## SUPPLIED RECORDS

_____

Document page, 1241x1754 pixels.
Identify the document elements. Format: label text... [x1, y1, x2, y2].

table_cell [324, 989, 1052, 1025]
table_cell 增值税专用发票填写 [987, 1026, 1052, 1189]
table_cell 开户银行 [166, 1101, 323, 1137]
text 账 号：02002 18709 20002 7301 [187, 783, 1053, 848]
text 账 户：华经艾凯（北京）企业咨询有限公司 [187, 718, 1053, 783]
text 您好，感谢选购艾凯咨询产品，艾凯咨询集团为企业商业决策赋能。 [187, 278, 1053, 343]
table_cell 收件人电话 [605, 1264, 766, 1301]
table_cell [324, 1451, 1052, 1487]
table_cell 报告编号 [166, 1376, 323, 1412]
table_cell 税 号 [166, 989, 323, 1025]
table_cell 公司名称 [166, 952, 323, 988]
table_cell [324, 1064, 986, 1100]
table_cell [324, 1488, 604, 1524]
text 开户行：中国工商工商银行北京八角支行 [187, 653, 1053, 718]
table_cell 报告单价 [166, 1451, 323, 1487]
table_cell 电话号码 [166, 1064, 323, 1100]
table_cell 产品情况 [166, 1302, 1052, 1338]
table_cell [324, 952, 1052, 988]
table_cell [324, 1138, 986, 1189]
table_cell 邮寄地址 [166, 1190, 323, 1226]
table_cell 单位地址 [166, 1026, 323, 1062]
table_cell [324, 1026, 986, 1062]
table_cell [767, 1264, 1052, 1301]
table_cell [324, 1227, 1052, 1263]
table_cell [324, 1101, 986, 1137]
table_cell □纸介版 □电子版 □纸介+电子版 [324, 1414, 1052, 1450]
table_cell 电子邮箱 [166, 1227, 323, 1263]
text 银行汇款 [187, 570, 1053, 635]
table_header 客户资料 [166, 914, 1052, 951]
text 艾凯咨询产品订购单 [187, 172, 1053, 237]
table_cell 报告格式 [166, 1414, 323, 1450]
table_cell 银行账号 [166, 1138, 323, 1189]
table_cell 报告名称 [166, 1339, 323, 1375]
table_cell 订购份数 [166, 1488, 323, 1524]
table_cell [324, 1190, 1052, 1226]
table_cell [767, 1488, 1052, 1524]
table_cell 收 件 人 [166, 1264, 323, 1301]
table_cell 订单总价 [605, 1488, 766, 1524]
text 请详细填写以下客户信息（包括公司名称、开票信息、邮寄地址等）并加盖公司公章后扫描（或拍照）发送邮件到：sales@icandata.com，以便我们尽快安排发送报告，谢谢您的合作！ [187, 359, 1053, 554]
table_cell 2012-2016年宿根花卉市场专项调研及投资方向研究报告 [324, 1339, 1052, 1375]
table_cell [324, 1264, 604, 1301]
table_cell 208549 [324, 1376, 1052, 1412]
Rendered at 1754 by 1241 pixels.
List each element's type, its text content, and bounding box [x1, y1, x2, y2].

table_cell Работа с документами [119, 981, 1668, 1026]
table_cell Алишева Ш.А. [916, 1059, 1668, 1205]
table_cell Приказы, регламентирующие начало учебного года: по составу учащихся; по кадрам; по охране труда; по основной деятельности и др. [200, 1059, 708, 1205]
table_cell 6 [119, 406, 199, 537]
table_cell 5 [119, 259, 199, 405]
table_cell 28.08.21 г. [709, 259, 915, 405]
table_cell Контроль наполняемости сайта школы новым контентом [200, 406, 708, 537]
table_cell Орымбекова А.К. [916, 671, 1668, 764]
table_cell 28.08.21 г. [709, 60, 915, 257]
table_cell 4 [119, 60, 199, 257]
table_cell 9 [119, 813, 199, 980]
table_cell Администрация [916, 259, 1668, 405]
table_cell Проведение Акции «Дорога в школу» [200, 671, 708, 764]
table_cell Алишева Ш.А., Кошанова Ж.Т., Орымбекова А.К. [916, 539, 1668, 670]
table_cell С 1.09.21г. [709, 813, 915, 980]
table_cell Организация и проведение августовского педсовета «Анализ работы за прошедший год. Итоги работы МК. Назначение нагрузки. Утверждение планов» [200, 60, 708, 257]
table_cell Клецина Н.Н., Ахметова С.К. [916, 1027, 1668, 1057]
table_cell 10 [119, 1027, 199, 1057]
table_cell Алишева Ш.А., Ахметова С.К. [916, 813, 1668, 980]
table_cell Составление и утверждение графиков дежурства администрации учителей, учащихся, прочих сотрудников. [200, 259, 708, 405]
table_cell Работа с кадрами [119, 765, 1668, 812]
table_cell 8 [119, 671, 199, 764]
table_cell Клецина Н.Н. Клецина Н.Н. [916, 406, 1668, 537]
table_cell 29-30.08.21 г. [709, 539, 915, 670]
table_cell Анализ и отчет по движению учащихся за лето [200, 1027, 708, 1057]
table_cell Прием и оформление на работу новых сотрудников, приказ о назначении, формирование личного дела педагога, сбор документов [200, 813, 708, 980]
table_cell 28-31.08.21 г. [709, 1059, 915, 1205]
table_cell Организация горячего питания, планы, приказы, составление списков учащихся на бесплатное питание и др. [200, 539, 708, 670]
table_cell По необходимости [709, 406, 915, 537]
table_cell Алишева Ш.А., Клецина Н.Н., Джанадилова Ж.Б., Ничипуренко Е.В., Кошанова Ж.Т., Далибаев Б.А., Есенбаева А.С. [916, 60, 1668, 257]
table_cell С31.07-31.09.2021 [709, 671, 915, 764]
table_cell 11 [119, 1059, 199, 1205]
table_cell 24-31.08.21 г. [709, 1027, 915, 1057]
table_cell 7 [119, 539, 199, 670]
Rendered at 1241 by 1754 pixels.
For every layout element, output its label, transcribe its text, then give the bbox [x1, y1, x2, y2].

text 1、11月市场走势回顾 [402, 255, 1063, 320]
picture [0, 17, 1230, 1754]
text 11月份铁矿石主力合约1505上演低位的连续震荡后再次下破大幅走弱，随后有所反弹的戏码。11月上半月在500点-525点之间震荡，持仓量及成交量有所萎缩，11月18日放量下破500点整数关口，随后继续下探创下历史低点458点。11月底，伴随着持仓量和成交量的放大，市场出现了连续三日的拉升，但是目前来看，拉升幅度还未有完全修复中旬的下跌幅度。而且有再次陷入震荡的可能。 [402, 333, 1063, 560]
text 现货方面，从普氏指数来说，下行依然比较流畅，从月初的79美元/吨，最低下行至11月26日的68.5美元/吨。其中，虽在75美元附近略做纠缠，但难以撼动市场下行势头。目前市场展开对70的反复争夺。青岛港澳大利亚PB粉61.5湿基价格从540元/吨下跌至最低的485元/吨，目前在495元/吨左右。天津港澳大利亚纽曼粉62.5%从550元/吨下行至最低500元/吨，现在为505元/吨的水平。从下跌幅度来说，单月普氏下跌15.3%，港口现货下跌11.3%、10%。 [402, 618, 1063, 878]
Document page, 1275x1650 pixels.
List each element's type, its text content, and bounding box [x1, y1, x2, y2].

_____

## TO-DO ITEM
Write down every entry exactly.

## YOUR SOLUTION
Document page, 1241x1754 pixels.
Identify the document elements. Format: label text... [x1, y1, x2, y2].

table_cell [324, 989, 1052, 1025]
table_cell 增值税专用发票填写 [987, 1026, 1052, 1189]
table_cell 开户银行 [166, 1101, 323, 1137]
text 账 号：02002 18709 20002 7301 [187, 783, 1053, 848]
text 账 户：华经艾凯（北京）企业咨询有限公司 [187, 718, 1053, 783]
text 您好，感谢选购艾凯咨询产品，艾凯咨询集团为企业商业决策赋能。 [187, 278, 1053, 343]
table_cell 收件人电话 [605, 1264, 766, 1301]
table_cell [324, 1451, 1052, 1487]
table_cell 报告编号 [166, 1376, 323, 1412]
table_cell 税 号 [166, 989, 323, 1025]
table_cell 公司名称 [166, 952, 323, 988]
table_cell [324, 1064, 986, 1100]
table_cell [324, 1488, 604, 1524]
text 开户行：中国工商工商银行北京八角支行 [187, 653, 1053, 718]
table_cell 报告单价 [166, 1451, 323, 1487]
table_cell 电话号码 [166, 1064, 323, 1100]
table_cell 产品情况 [166, 1302, 1052, 1338]
table_cell [324, 952, 1052, 988]
table_cell [324, 1138, 986, 1189]
table_cell 邮寄地址 [166, 1190, 323, 1226]
table_cell 单位地址 [166, 1026, 323, 1062]
table_cell [324, 1026, 986, 1062]
table_cell [767, 1264, 1052, 1301]
table_cell [324, 1227, 1052, 1263]
table_cell [324, 1101, 986, 1137]
table_cell □纸介版 □电子版 □纸介+电子版 [324, 1414, 1052, 1450]
table_cell 电子邮箱 [166, 1227, 323, 1263]
text 银行汇款 [187, 570, 1053, 635]
table_header 客户资料 [166, 914, 1052, 951]
text 艾凯咨询产品订购单 [187, 172, 1053, 237]
table_cell 报告格式 [166, 1414, 323, 1450]
table_cell 银行账号 [166, 1138, 323, 1189]
table_cell 报告名称 [166, 1339, 323, 1375]
table_cell 订购份数 [166, 1488, 323, 1524]
table_cell [324, 1190, 1052, 1226]
table_cell [767, 1488, 1052, 1524]
table_cell 收 件 人 [166, 1264, 323, 1301]
table_cell 订单总价 [605, 1488, 766, 1524]
text 请详细填写以下客户信息（包括公司名称、开票信息、邮寄地址等）并加盖公司公章后扫描（或拍照）发送邮件到：sales@icandata.com，以便我们尽快安排发送报告，谢谢您的合作！ [187, 359, 1053, 554]
table_cell 2012-2016年宿根花卉市场专项调研及投资方向研究报告 [324, 1339, 1052, 1375]
table_cell [324, 1264, 604, 1301]
table_cell 208549 [324, 1376, 1052, 1412]
Rendered at 1754 by 1241 pixels.
List each element's type, its text content, and bounding box [x1, y1, x2, y2].

table_cell Работа с документами [119, 981, 1668, 1026]
table_cell Алишева Ш.А. [916, 1059, 1668, 1205]
table_cell Приказы, регламентирующие начало учебного года: по составу учащихся; по кадрам; по охране труда; по основной деятельности и др. [200, 1059, 708, 1205]
table_cell 6 [119, 406, 199, 537]
table_cell 5 [119, 259, 199, 405]
table_cell 28.08.21 г. [709, 259, 915, 405]
table_cell Контроль наполняемости сайта школы новым контентом [200, 406, 708, 537]
table_cell Орымбекова А.К. [916, 671, 1668, 764]
table_cell 28.08.21 г. [709, 60, 915, 257]
table_cell 4 [119, 60, 199, 257]
table_cell 9 [119, 813, 199, 980]
table_cell Администрация [916, 259, 1668, 405]
table_cell Проведение Акции «Дорога в школу» [200, 671, 708, 764]
table_cell Алишева Ш.А., Кошанова Ж.Т., Орымбекова А.К. [916, 539, 1668, 670]
table_cell С 1.09.21г. [709, 813, 915, 980]
table_cell Организация и проведение августовского педсовета «Анализ работы за прошедший год. Итоги работы МК. Назначение нагрузки. Утверждение планов» [200, 60, 708, 257]
table_cell Клецина Н.Н., Ахметова С.К. [916, 1027, 1668, 1057]
table_cell 10 [119, 1027, 199, 1057]
table_cell Алишева Ш.А., Ахметова С.К. [916, 813, 1668, 980]
table_cell Составление и утверждение графиков дежурства администрации учителей, учащихся, прочих сотрудников. [200, 259, 708, 405]
table_cell Работа с кадрами [119, 765, 1668, 812]
table_cell 8 [119, 671, 199, 764]
table_cell Клецина Н.Н. Клецина Н.Н. [916, 406, 1668, 537]
table_cell 29-30.08.21 г. [709, 539, 915, 670]
table_cell Анализ и отчет по движению учащихся за лето [200, 1027, 708, 1057]
table_cell Прием и оформление на работу новых сотрудников, приказ о назначении, формирование личного дела педагога, сбор документов [200, 813, 708, 980]
table_cell 28-31.08.21 г. [709, 1059, 915, 1205]
table_cell Организация горячего питания, планы, приказы, составление списков учащихся на бесплатное питание и др. [200, 539, 708, 670]
table_cell По необходимости [709, 406, 915, 537]
table_cell Алишева Ш.А., Клецина Н.Н., Джанадилова Ж.Б., Ничипуренко Е.В., Кошанова Ж.Т., Далибаев Б.А., Есенбаева А.С. [916, 60, 1668, 257]
table_cell С31.07-31.09.2021 [709, 671, 915, 764]
table_cell 11 [119, 1059, 199, 1205]
table_cell 24-31.08.21 г. [709, 1027, 915, 1057]
table_cell 7 [119, 539, 199, 670]
Rendered at 1241 by 1754 pixels.
For every layout element, output its label, transcribe its text, then give the bbox [x1, y1, x2, y2].

text 1、11月市场走势回顾 [402, 255, 1063, 320]
picture [0, 17, 1230, 1754]
text 11月份铁矿石主力合约1505上演低位的连续震荡后再次下破大幅走弱，随后有所反弹的戏码。11月上半月在500点-525点之间震荡，持仓量及成交量有所萎缩，11月18日放量下破500点整数关口，随后继续下探创下历史低点458点。11月底，伴随着持仓量和成交量的放大，市场出现了连续三日的拉升，但是目前来看，拉升幅度还未有完全修复中旬的下跌幅度。而且有再次陷入震荡的可能。 [402, 333, 1063, 560]
text 现货方面，从普氏指数来说，下行依然比较流畅，从月初的79美元/吨，最低下行至11月26日的68.5美元/吨。其中，虽在75美元附近略做纠缠，但难以撼动市场下行势头。目前市场展开对70的反复争夺。青岛港澳大利亚PB粉61.5湿基价格从540元/吨下跌至最低的485元/吨，目前在495元/吨左右。天津港澳大利亚纽曼粉62.5%从550元/吨下行至最低500元/吨，现在为505元/吨的水平。从下跌幅度来说，单月普氏下跌15.3%，港口现货下跌11.3%、10%。 [402, 618, 1063, 878]
Document page, 1275x1650 pixels.
List each element's type, its text content, and bounding box [x1, y1, x2, y2].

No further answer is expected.